MPF exige regulamentação dos assentos conforto das companhias aéreas

A Câmara da Ordem Econômica e do Consumidor do Ministério Público Federal (3CCR), em articulação com Grupo de Trabalho Transportes, divulgou nesta terça (25/09) uma nota pública sobre a cobrança pelas companhias aéreas do “assento conforto”.

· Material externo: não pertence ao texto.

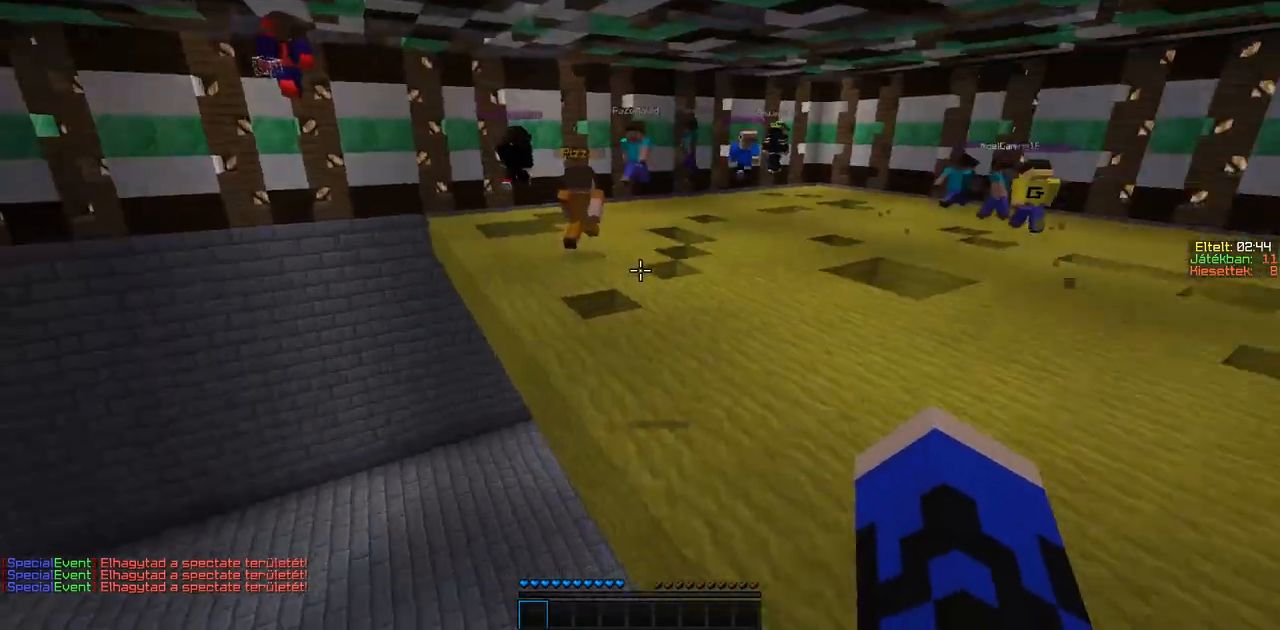
{"keys": ["a", "w"], "events": [[300, "w", "down"], [450, "a", "down"]]}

Para o colegiado, a cobrança é ilegítima, a não ser nos casos em que a companhia aérea de fato ofereça alguma vantagem ao passageiro.

Para o MPF, é necessário que a Agência Nacional de Aviação Civil (Anac) regulamente a cobrança para que sejam fixadas as exatas dimensões do assento (largura e distância entre as poltronas) e outras vantagens que caracterizem e padronizem o produto entre todas as companhias aéreas.

Para tratar do tema, a Câmara já solicitou reunião com a Anac.

Veja abaixo os argumentos do MPF divulgados na nota pública:

A Câmara da Ordem Econômica e do Consumidor entende que é ilegítima a cobrança pelo “assento conforto”, salvo nos casos em que a companhia aérea agrega alguma vantagem ao passageiro adquirente do produto.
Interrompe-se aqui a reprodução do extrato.